Adapting to the new normal in senior housing
The senior housing industry has changed dramatically in the past 18 months, with much of the change driven by COVID-19.
During this time, providers have learned to be fluid, responding to varying and constantly changing guidance from federal, state, and local public health departments. Technology took center stage as a means to keep residents safe, healthy, and engaged with each other, their loved ones, and staff.
Additionally, frontline workers rose to the challenge in this daunting environment and were recognized with enhanced pay and benefits. Sales and marketing teams adapted to community restrictions on non-essential personnel and adopted virtual tours and sales strategies to continue courting prospective residents.
As the number of new COVID cases moves up and down, it’s becoming clear that there will be no return to a “pre-pandemic” normal.
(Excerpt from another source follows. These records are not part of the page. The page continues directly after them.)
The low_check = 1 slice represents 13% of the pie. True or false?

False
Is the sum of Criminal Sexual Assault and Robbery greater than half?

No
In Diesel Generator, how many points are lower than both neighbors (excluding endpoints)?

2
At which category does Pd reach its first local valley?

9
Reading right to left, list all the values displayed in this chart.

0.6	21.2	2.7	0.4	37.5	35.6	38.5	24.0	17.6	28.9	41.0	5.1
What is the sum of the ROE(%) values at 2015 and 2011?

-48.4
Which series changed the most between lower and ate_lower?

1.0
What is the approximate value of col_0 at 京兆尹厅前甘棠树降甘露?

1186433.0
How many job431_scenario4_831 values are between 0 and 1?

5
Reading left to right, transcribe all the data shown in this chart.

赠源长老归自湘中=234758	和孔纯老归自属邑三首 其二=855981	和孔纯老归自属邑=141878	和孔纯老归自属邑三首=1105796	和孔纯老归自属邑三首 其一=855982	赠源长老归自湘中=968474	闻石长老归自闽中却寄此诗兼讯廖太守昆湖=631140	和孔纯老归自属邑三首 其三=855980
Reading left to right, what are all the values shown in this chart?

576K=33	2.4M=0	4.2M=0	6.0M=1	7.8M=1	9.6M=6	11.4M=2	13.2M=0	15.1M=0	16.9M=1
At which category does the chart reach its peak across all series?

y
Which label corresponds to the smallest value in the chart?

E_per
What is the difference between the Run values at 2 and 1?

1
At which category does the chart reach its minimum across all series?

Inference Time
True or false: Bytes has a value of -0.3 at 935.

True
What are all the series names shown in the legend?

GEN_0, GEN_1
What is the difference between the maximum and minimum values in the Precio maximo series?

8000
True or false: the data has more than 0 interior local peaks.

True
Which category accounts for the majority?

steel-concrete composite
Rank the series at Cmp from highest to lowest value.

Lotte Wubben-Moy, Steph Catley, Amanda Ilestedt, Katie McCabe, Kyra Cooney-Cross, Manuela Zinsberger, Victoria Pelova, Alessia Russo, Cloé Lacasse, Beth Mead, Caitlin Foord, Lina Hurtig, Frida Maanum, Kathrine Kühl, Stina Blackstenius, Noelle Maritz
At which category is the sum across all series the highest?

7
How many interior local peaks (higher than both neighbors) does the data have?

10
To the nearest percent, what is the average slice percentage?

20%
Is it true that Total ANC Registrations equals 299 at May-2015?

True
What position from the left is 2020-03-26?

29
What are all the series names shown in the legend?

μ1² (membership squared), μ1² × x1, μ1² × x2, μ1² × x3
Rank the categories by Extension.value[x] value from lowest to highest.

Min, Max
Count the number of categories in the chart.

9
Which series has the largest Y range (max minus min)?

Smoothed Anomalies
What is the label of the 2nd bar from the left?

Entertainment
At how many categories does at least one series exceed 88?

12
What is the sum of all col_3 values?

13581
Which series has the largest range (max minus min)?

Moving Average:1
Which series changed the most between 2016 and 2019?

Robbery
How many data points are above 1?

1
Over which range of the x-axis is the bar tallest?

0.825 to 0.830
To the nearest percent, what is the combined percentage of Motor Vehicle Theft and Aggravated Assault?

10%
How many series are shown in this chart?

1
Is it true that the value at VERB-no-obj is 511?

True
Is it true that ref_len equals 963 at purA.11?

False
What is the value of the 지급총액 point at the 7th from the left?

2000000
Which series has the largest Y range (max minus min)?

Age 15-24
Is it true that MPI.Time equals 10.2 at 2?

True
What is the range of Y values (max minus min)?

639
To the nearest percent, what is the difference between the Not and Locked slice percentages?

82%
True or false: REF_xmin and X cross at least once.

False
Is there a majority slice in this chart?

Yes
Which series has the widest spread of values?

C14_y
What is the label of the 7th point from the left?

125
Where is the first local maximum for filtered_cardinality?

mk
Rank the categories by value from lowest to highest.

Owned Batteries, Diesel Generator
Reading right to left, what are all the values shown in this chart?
Providers face the work of rebuilding occupancy while also ensuring that residents, prospects, and their loved ones know that senior housing remains a safe and healthy environment.
With occupancy recovering from record low levels during the pandemic, and with recruiting and retention challenges rising, operators will be well served to consider a few recommendations for adapting to the “new” senior housing landscape ahead.
Rebuilding trust in the market
Although vaccines have proven their efficacy, concerns persist about the safety of senior housing. This is due in part to reports of COVID-19 outbreaks during the pandemic’s early weeks in which senior housing facilities were often conflated with nursing homes.
Providers quickly learned that full transparency was the best way to keep residents, prospects, and their families engaged and informed of the success of, and changes to, each community’s pandemic response.
Providers should share the health and safety strategies they have implemented within their facilities. Websites and marketing materials should be updated as often as possible, to make sure all visitors are appropriately educated on visitation policies and have the most up-to-date information. Providers also should share their success stories from the pandemic, such as infection and vaccination rates among residents and staff. All of these contribute to provider transparency.
Fostering a safe and healthy environment
Guidance from federal, state, and local public health departments on keeping senior housing communities safe from COVID-19 varied greatly. This forced providers to stay on top of what was a constantly fluid situation.
The pandemic also forced providers to take a hard look at existing policies and procedures for their facilities and campuses. This must continue. Consistent with maintaining transparency, providers need to outline updates to their safety protocols, such as revised visitation procedures, regular temperature checks, and testing protocols. This extends to vendors and contractors entering a building as well.
Enhancing the resident living experience
Senior care providers embraced technology during COVID-19 as a way to keep residents engaged with each other, their families, and staff during long stretches when they were quarantined in their apartments.
Moreover, many amenities such as dining rooms, fitness centers, and common areas were shut down completely for over a year, due to concerns of virus transmission.
While the pandemic persists, providers must use this as an opportunity to consider evolving the amenities within their buildings, adapt the best practices implemented during the pandemic, and institute programming that emphasizes health and wellness—such as walking programs—to keep the minds and bodies of residents active to prepare for the next extreme event.
In addition, remote monitoring services and telehealth platforms must become standard. These platforms allow primary care providers, specialists, and other clinicians to stay abreast of any changes to patients’ conditions without requiring an in-person visit, and align clinicians and caregivers within a community on a resident’s health.
Retaining staff and investing in growth
Even before COVID-19, the senior care industry struggled to recruit new talent, and retain seasoned professionals. The pandemic exacerbated the situation. Many providers turned to enhanced pay and benefits as an incentive.
COVID-19 should serve as a wake-up call for providers to take recruitment and retention seriously. To improve the ongoing workforce pressures, a commitment to transparency must extend to the workforce as well. Community leadership must use the present as an opportunity to gauge frontline workers on a range of issues, from job satisfaction to future career tracks, and show staff that leaders are committed to helping them achieve their career objectives any way they can.
Community leaders must also prioritize the health and wellbeing of their staffs. The past 18 months have been a crucible for frontline workers. Their needs must take priority, and that entails keeping them engaged and ensuring that they know they are valued contributors to the success of a community.